== TEXTE DE L'EXERCICE ==
══════════════════════════════

Par exception, sont autorisés les déplacements, en évitant tout regroupement de personnes, « pour répondre à une convocation judiciaire ou administrative ou pour se rendre dans un service public ou chez un professionnel du droit, pour un acte ou une démarche qui ne peuvent être réalisés à distance » (art 4 du décret).

Ainsi, si les rassemblements, réunions ou activités dans un lieu ouvert au public mettant en présence de manière simultanée plus de six personnes sont interdits, une dérogation a été spécifiquement prévue pour les notaires, pour un acte ou une démarche qui ne peuvent être réalisés à distance (art 3 III du décret).

══════════════════════════════

== DONNÉES FOURNIES ==
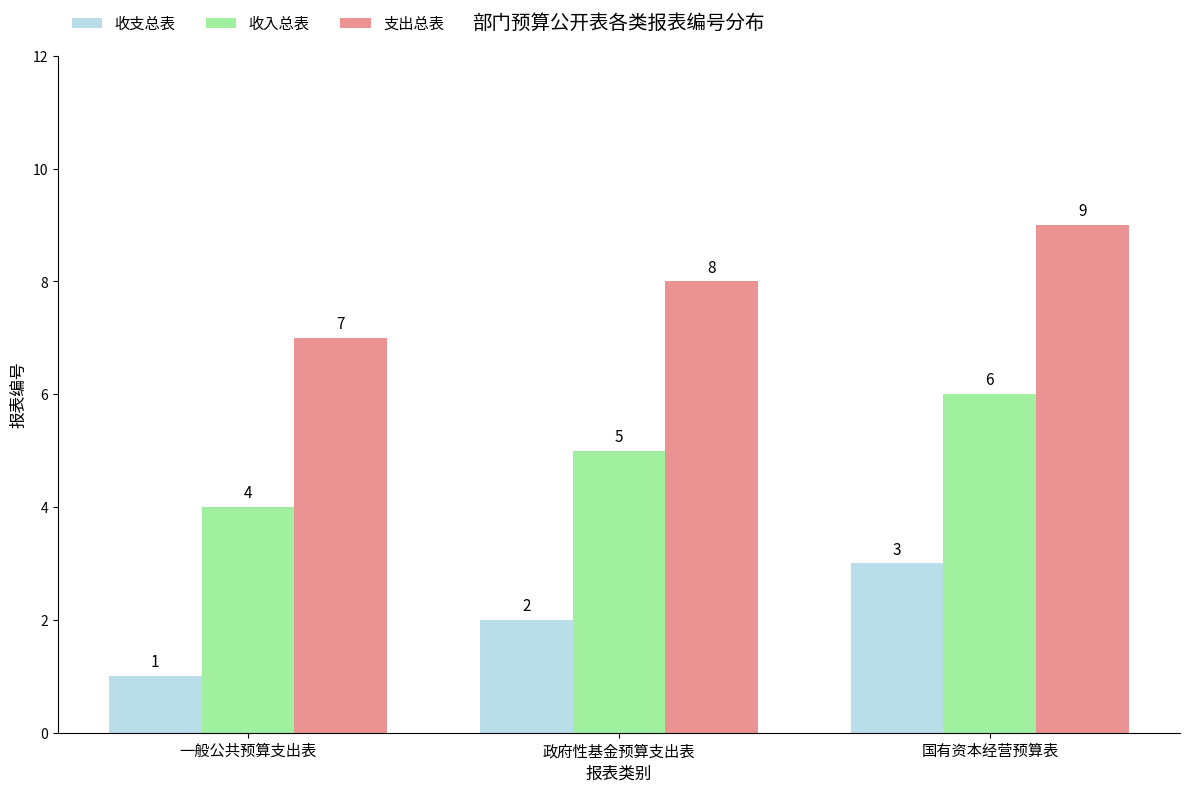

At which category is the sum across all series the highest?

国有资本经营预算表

══════════════════════════════

== TRAVAIL À FAIRE ==
A - D'après le texte de l'exercice, quelle profession bénéficie d'une dérogation à l'interdiction des rassemblements de plus de six personnes dans un lieu ouvert au public ?
B - Recopiez le passage du texte de l'exercice situé entre « Par exception, sont » et « III du décret). », ces deux passages inclus.
C - Expliquez en une à trois phrases pour quelle raison le texte de l'exercice autorise exceptionnellement un déplacement chez un professionnel du droit.

== CORRIGÉ ==
A - Les notaires.

B -
Par exception, sont autorisés les déplacements, en évitant tout regroupement de personnes, « pour répondre à une convocation judiciaire ou administrative ou pour se rendre dans un service public ou chez un professionnel du droit, pour un acte ou une démarche qui ne peuvent être réalisés à distance » (art 4 du décret).

Ainsi, si les rassemblements, réunions ou activités dans un lieu ouvert au public mettant en présence de manière simultanée plus de six personnes sont interdits, une dérogation a été spécifiquement prévue pour les notaires, pour un acte ou une démarche qui ne peuvent être réalisés à distance (art 3 III du décret).

C - Ce déplacement est autorisé pour un acte ou une démarche qui ne peuvent être réalisés à distance. Il doit en outre se faire en évitant tout regroupement de personnes.